### INSTRUCTIONS TO FOLLOW
What you return must be every line from the beginning of the data through the line holding "Campanella non sono riusciti ad imporsi", unchanged.

[Dataset entries]
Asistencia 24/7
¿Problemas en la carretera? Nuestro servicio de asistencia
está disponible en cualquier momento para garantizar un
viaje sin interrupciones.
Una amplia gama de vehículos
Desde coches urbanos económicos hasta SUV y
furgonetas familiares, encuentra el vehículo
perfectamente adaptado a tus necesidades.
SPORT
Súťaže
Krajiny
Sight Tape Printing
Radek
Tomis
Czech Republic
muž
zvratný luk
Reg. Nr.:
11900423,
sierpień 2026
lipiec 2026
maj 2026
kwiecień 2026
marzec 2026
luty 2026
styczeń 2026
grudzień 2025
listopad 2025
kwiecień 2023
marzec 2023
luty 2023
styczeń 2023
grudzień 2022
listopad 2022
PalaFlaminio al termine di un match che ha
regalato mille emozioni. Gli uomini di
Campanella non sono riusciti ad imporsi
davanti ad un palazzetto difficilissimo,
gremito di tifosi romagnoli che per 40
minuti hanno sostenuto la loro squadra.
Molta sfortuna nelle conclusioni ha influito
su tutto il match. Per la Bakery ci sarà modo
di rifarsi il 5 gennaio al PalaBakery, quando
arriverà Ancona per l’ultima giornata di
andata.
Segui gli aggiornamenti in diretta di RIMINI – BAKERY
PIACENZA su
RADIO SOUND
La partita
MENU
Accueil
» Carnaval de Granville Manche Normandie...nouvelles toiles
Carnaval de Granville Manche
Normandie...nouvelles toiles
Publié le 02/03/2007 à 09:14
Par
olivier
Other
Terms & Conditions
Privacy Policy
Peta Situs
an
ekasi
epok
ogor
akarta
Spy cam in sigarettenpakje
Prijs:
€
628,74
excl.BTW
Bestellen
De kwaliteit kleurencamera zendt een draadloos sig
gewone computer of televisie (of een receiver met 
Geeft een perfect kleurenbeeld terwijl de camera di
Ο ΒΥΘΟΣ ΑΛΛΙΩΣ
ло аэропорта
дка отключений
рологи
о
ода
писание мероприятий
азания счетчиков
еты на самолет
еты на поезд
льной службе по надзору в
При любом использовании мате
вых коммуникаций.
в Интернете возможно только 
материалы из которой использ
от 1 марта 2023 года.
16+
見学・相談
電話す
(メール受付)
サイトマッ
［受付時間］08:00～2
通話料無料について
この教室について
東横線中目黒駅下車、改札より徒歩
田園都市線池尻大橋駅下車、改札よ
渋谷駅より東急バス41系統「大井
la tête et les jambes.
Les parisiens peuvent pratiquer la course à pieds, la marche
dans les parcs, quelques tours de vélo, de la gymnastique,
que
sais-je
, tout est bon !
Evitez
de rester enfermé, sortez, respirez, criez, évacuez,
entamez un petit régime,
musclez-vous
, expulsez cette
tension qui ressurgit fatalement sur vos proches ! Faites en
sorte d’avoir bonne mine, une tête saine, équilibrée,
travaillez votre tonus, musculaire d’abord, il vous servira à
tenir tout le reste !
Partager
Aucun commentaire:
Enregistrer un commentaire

### TASK RESPONSE
Asistencia 24/7
¿Problemas en la carretera? Nuestro servicio de asistencia
está disponible en cualquier momento para garantizar un
viaje sin interrupciones.
Una amplia gama de vehículos
Desde coches urbanos económicos hasta SUV y
furgonetas familiares, encuentra el vehículo
perfectamente adaptado a tus necesidades.
SPORT
Súťaže
Krajiny
Sight Tape Printing
Radek
Tomis
Czech Republic
muž
zvratný luk
Reg. Nr.:
11900423,
sierpień 2026
lipiec 2026
maj 2026
kwiecień 2026
marzec 2026
luty 2026
styczeń 2026
grudzień 2025
listopad 2025
kwiecień 2023
marzec 2023
luty 2023
styczeń 2023
grudzień 2022
listopad 2022
PalaFlaminio al termine di un match che ha
regalato mille emozioni. Gli uomini di
Campanella non sono riusciti ad imporsi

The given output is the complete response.